By Kevin Muir of “The Macro Tourist” fame; reposted here with permission
JP Morgan’s CEO Jamie Dimon has released his annual letter to shareholders. It’s actually interesting reading, and although at 45 pages it’s a little long, it’s probably worth a quick peruse.
But there are a couple of parts where I have to take issue with Jamie. From Yahoo finance:
Dimon said it would be reasonable to expect a 10-year Treasury note yield of 4 percent with normal growth and inflation approaching 2 percent. The fact that the 10-year is trading closer to 3 percent is probably due to continued large purchases of Treasury bonds by the Fed, which are going to taper off.
If inflation and wages grow at a faster rate than currently anticipated, “the Federal Reserve and other central banks may have to take more drastic action than they currently anticipate … reacting to markets, not guiding the markets,” Jamie Dimon said in his annual letter to the bank’s shareholders.
Let’s start with the first one. The 10-year is not trading at closer to 3 percent because of the “continue large purchase of Treasury bonds by the Fed.”
Dimon mistakenly falls into the common trap of believing that when the Federal Reserve buys bonds, it causes the price of the bonds to rise. Quantitative easing is inflationary, and should be a long-bong investor’s worst nightmare. Therefore, if the Federal Reserve is expanding their balance sheet through bond purchases, you would expect investors to adjust by selling long-dated bonds. Which is exactly what happened during all the US quantitative easing programs.
I realize that if the private sector credit creation mechanism is not functioning properly, QE purchases can overwhelm the expected supply response, but it is a mistake to assume that since the Federal Reserve is buying bonds then longer-term yields must be artificially suppressed. What happened each time the Fed stopped QE? Yields fell. The complete opposite of what Jamie would predict.
For the past few years, the Fed’s open-market operations have had little effect on US Treasury prices. Chances are that the Bank of Japan and ECB balance sheet expansion has way more to do with the lower than expected US bond yield than anything the Fed is doing.
But that’s not my real beef with Jamie. No, what I find amusing is his belief that the Federal Reserve might have to take “drastic action” raising rates due to inflation. I have no doubt that Jamie is sincere in his belief that inflation might take off, and that this will put the Federal Reserve in a terrible bind. However I take issue with his forecast that the Federal Reserve will step up to the plate and raise rates as quickly as Jamie foresees.
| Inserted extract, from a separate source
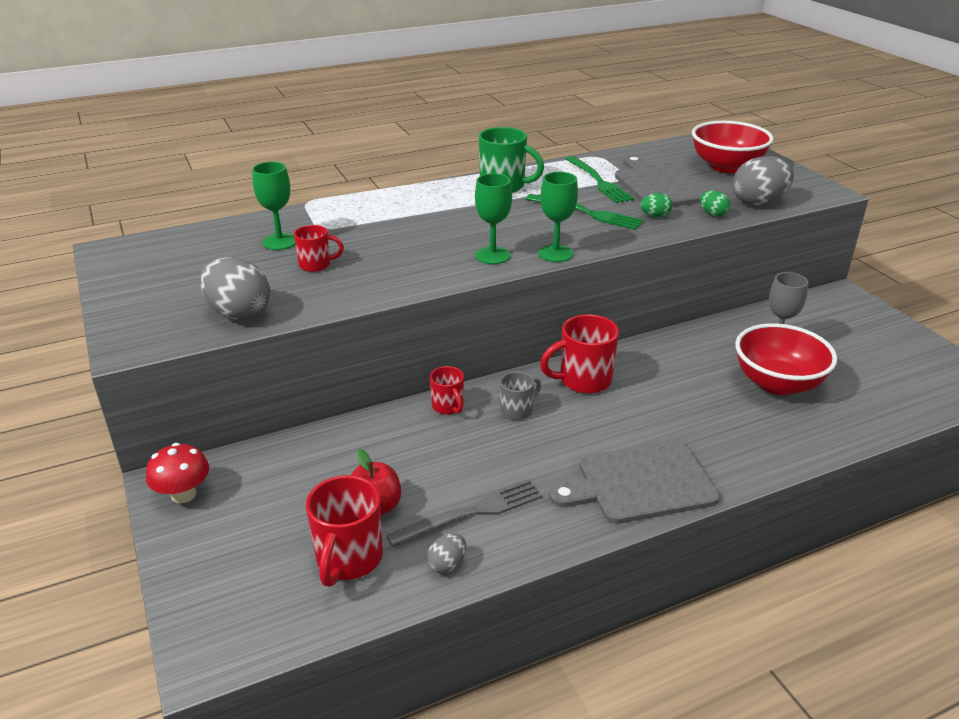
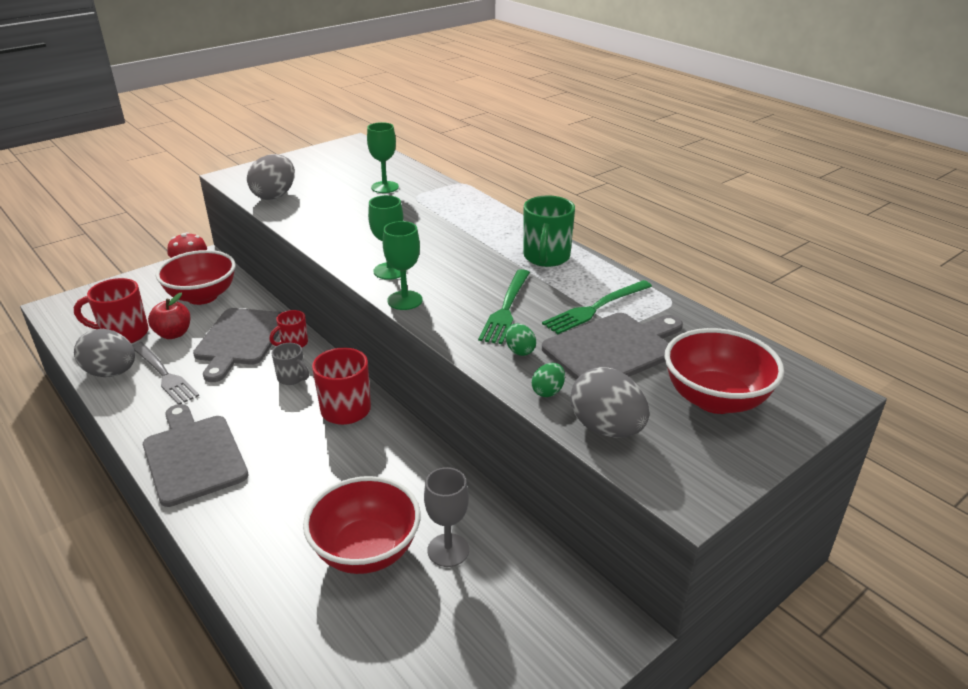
camera: 75 degrees right, 0 degrees up
red mug [294,225,344,272] -> none
grey egg [427,533,466,573] -> grey egg [74,329,135,377], size x2.00
none -> red bowl [155,250,236,305]
none -> grey cutting board [193,308,282,382]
The reason for my skepticism? The debt distribution profile of the US government.
Look closely at how much of the US Federal Debt is short-term. The vast majority of it matures in less than 5 years.
Given the nearly four decades of interest rate decline, you might think it wise to lengthen the duration of your borrowing. Especially when you consider what’s happened to the overall debt level.
So let’s recap. The total amount of debt is as large as it has ever been, while the vast majority of it is borrowed at the short end of the curve. Yet Dimon thinks the Fed will take “drastic action” and raise rates aggressively in the face of higher inflation?
All I can say is, sold to you Jamie. If inflation takes off, the Federal Reserve will face incredible pressure to not raise rates as quickly as monetary historians like Jamie Dimon recommend. It will simply be too painful. It’s not going to happen.